Scan each line of the records for the word "center" and extract the ones that have it.

********

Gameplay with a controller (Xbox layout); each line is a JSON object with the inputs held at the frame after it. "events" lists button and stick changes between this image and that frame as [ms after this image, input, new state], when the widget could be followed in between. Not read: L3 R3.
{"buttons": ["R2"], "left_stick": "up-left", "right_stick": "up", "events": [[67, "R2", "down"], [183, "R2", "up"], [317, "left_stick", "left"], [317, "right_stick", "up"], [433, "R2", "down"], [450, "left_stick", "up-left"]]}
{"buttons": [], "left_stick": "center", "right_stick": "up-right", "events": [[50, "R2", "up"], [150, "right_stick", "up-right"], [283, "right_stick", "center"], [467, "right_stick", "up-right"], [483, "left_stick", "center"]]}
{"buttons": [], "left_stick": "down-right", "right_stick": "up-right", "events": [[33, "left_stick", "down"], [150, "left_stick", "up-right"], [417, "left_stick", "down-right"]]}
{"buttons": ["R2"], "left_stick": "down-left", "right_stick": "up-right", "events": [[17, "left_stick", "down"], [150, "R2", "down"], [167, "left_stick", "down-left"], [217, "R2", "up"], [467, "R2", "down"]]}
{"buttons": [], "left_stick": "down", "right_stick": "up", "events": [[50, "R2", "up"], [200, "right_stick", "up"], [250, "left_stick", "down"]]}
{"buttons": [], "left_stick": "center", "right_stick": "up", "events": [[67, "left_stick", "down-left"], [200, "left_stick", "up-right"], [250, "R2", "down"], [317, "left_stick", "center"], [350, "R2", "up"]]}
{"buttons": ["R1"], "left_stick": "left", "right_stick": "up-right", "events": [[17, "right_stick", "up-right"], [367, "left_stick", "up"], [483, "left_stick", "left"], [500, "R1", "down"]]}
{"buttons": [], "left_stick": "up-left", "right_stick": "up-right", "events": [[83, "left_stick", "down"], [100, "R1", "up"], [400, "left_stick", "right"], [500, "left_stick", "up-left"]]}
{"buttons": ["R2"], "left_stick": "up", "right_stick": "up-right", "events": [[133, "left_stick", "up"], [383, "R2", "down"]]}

********

> Exercise output:
{"buttons": [], "left_stick": "center", "right_stick": "up-right", "events": [[50, "R2", "up"], [150, "right_stick", "up-right"], [283, "right_stick", "center"], [467, "right_stick", "up-right"], [483, "left_stick", "center"]]}
{"buttons": [], "left_stick": "center", "right_stick": "up", "events": [[67, "left_stick", "down-left"], [200, "left_stick", "up-right"], [250, "R2", "down"], [317, "left_stick", "center"], [350, "R2", "up"]]}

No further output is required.